* [Problem to solve]: Nothing outside the range below should be printed. Output exactly the lines from the line with "thumb mcp: (415, 307)" to the line with "middle mcp: (650, 388)", both included.

Stored data entries
-- -- --
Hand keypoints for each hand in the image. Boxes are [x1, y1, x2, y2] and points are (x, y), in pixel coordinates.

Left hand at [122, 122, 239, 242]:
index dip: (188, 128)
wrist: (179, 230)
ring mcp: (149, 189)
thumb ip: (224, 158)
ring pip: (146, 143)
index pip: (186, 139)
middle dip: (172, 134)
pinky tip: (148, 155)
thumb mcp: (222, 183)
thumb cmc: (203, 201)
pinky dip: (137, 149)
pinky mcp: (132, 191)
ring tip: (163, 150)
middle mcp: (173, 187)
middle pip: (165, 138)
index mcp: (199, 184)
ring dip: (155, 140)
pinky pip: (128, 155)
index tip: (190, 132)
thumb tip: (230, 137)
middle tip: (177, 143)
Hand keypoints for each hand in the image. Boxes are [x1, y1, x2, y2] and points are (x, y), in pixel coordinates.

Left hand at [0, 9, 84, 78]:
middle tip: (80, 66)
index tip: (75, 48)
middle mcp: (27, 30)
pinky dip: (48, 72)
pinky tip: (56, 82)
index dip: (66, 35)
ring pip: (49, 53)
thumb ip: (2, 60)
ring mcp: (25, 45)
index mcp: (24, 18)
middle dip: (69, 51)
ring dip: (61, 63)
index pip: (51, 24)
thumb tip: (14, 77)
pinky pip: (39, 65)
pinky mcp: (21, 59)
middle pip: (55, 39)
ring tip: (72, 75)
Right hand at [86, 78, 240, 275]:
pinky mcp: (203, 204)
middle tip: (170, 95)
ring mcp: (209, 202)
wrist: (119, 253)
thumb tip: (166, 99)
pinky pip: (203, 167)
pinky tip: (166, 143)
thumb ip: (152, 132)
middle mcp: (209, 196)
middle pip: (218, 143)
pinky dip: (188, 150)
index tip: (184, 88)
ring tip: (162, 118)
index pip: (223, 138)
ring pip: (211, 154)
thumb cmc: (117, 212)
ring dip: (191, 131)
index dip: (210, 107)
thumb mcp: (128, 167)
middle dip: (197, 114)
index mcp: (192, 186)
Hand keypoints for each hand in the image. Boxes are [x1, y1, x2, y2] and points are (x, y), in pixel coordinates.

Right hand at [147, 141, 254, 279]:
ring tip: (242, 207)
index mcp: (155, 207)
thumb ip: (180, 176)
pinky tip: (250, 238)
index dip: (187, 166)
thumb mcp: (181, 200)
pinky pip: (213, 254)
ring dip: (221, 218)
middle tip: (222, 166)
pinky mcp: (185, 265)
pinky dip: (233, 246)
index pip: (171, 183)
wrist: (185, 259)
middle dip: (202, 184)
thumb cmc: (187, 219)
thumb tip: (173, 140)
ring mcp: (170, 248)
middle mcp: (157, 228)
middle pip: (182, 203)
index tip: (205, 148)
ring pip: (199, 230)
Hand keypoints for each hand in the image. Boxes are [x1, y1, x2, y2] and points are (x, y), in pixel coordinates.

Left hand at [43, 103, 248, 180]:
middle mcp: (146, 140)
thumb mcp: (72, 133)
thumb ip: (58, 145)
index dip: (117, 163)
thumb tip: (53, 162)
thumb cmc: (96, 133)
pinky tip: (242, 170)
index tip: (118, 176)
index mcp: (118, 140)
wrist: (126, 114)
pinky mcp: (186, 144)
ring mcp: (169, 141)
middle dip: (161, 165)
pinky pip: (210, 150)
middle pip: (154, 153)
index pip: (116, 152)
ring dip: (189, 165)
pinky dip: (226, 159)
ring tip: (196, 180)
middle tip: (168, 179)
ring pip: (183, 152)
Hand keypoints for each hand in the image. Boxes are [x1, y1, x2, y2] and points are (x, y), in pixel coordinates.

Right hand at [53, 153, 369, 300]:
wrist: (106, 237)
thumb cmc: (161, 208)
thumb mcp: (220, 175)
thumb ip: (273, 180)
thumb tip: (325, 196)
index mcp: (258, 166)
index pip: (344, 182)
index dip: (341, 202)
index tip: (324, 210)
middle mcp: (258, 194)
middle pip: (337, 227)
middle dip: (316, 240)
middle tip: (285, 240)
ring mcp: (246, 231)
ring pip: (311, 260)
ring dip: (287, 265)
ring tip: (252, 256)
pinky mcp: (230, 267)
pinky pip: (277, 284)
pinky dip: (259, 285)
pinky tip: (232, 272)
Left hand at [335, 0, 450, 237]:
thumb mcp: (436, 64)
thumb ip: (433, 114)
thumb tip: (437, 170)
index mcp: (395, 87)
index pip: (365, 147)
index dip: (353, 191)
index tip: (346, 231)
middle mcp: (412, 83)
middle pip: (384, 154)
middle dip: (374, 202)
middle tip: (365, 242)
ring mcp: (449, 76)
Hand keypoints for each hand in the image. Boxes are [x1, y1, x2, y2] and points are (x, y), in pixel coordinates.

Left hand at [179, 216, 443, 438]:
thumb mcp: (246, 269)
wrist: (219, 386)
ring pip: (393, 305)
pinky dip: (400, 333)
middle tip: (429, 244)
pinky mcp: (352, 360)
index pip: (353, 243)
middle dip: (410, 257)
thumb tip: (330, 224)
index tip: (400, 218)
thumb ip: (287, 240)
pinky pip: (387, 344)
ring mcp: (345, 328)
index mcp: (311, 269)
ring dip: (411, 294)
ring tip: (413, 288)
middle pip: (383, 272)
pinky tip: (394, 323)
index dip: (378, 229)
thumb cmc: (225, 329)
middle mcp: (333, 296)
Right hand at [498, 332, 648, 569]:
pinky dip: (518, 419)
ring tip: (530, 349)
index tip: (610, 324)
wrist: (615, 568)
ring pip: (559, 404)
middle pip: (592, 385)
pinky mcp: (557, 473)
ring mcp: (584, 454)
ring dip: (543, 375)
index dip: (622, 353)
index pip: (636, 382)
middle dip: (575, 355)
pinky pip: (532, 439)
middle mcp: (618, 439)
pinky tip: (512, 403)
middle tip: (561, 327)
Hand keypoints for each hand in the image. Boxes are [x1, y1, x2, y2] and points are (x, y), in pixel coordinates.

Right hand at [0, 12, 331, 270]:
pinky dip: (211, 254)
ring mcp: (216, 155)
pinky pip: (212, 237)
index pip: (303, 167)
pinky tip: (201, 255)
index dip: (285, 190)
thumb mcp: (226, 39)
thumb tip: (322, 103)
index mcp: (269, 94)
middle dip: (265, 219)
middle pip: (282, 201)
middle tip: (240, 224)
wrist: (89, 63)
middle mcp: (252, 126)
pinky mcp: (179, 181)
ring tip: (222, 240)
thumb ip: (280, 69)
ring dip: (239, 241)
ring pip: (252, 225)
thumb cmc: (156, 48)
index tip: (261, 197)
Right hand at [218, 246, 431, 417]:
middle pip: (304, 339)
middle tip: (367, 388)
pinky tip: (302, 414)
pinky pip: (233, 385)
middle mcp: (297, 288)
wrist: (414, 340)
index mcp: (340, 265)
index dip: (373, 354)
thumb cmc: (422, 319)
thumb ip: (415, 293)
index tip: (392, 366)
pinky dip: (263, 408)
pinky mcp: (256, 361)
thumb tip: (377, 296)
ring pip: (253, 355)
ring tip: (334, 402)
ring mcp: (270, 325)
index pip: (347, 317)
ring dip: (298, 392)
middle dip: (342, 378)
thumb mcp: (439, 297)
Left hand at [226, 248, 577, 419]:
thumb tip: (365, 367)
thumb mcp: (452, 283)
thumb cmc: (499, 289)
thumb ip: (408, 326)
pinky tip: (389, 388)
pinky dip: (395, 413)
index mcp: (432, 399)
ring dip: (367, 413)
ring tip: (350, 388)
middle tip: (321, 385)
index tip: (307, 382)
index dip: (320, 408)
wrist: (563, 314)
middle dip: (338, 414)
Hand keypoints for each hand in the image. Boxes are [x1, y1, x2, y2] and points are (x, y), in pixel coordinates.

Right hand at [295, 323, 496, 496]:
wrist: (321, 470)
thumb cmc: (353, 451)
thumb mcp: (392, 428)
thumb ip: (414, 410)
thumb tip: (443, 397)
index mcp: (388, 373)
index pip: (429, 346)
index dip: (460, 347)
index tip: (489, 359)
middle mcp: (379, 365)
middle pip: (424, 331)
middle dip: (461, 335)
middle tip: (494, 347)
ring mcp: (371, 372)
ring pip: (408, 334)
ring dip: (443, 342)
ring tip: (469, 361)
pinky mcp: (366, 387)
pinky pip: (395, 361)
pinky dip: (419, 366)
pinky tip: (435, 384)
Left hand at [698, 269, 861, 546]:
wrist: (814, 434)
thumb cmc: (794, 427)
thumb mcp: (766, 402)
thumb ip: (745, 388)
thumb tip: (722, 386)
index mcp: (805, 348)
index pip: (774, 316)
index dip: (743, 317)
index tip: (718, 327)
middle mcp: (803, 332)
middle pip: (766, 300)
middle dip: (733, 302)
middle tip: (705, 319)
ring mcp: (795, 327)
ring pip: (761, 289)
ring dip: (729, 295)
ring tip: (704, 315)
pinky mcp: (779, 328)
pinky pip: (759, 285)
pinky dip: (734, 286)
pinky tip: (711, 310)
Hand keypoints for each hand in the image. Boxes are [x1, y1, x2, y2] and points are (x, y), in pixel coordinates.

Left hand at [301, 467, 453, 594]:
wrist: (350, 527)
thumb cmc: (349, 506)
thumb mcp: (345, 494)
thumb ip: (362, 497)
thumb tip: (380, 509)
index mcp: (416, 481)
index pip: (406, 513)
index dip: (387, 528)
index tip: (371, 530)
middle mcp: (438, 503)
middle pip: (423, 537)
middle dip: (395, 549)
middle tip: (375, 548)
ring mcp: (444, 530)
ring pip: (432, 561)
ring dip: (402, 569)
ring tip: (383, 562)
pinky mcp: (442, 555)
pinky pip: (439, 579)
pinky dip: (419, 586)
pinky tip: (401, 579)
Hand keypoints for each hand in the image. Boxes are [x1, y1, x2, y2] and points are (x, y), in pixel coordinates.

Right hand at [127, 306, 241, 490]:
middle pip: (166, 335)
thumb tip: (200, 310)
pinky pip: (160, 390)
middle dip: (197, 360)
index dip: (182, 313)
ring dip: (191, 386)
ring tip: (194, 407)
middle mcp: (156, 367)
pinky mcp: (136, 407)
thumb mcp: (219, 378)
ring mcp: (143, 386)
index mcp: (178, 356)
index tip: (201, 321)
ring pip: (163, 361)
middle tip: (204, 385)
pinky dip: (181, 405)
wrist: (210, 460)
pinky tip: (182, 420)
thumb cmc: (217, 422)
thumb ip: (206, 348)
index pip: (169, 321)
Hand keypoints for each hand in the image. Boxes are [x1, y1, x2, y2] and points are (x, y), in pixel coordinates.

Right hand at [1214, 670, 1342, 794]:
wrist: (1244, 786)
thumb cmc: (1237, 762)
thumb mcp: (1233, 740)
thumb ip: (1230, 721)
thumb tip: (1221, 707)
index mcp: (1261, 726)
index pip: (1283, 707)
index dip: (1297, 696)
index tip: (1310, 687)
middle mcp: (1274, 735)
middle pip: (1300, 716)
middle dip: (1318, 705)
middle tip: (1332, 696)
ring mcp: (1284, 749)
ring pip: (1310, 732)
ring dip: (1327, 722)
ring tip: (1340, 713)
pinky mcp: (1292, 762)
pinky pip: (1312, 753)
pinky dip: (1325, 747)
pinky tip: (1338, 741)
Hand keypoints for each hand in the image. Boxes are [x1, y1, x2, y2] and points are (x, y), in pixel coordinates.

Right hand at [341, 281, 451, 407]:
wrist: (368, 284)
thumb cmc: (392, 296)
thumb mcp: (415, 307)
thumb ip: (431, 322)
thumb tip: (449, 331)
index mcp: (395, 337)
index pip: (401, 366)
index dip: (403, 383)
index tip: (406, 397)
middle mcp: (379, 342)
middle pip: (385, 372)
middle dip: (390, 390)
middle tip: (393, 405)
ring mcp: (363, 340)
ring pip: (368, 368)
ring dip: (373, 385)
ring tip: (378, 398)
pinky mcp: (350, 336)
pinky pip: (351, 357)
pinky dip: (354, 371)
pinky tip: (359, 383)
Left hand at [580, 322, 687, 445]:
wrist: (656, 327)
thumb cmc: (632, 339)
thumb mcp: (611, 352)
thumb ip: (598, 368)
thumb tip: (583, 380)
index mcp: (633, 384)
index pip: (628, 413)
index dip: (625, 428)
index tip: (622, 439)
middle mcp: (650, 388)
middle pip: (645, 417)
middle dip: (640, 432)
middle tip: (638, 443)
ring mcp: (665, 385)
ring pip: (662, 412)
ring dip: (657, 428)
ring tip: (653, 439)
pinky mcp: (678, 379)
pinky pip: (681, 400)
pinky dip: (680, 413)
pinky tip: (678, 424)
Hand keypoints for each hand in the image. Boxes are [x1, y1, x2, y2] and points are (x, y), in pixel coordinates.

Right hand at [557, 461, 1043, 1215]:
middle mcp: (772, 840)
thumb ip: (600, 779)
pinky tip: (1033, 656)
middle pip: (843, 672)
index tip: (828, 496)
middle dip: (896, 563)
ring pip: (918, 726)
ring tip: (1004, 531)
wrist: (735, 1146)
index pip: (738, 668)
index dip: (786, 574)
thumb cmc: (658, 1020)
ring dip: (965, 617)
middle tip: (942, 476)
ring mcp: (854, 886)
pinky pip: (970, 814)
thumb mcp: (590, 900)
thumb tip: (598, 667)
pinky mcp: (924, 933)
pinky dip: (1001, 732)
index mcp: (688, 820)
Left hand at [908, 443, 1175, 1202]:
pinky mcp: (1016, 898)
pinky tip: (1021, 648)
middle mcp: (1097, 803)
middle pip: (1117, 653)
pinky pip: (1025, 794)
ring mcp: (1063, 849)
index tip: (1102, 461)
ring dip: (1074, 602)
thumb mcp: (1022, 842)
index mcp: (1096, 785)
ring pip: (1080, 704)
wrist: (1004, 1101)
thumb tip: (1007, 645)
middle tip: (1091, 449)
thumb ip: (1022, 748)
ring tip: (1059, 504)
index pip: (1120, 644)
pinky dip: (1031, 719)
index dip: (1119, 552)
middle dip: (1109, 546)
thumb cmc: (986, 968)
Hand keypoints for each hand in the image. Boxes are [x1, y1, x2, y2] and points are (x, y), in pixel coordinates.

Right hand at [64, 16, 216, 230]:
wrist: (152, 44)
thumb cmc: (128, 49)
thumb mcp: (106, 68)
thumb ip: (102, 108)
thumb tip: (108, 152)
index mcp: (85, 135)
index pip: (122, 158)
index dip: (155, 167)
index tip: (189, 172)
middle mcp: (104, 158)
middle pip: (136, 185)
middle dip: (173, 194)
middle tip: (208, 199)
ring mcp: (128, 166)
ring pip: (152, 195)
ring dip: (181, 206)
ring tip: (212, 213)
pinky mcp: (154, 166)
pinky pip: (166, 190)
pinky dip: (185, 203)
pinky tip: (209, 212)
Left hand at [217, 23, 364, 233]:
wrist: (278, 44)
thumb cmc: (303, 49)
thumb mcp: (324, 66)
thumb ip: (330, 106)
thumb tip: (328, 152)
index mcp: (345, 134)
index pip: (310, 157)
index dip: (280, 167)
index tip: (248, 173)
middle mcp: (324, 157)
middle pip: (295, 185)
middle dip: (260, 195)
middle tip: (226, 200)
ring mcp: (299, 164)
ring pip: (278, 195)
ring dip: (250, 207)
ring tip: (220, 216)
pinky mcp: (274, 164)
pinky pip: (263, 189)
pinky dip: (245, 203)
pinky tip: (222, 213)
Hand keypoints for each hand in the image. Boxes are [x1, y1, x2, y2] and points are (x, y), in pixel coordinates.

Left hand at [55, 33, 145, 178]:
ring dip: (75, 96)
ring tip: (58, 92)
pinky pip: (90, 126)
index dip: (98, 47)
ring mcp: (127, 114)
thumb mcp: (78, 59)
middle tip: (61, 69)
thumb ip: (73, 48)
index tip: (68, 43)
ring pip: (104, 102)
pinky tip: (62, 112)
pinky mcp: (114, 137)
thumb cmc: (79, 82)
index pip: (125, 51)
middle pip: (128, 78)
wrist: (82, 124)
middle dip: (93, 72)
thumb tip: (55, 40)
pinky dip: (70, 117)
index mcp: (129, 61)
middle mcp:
-- -- --
* [Finished task]:
thumb mcp: (415, 307)
thumb ip: (431, 322)
thumb tip: (449, 331)
index mcp: (395, 337)
index pip: (401, 366)
index dip: (403, 383)
index tip: (406, 397)
middle mcp: (379, 342)
middle pip: (385, 372)
middle dip: (390, 390)
middle tip: (393, 405)
ring mcp: (363, 340)
ring pip: (368, 368)
ring dip: (373, 385)
ring tip: (378, 398)
pinky mcp: (350, 336)
pinky pip: (351, 357)
pinky dip: (354, 371)
pinky tip: (359, 383)
Left hand at [580, 322, 687, 445]:
wrist: (656, 327)
thumb cmc: (632, 339)
thumb mcp: (611, 352)
thumb ip: (598, 368)
thumb tip: (583, 380)
index mcp: (633, 384)
index pip: (628, 413)
index dip: (625, 428)
index tip: (622, 439)
middle mcp: (650, 388)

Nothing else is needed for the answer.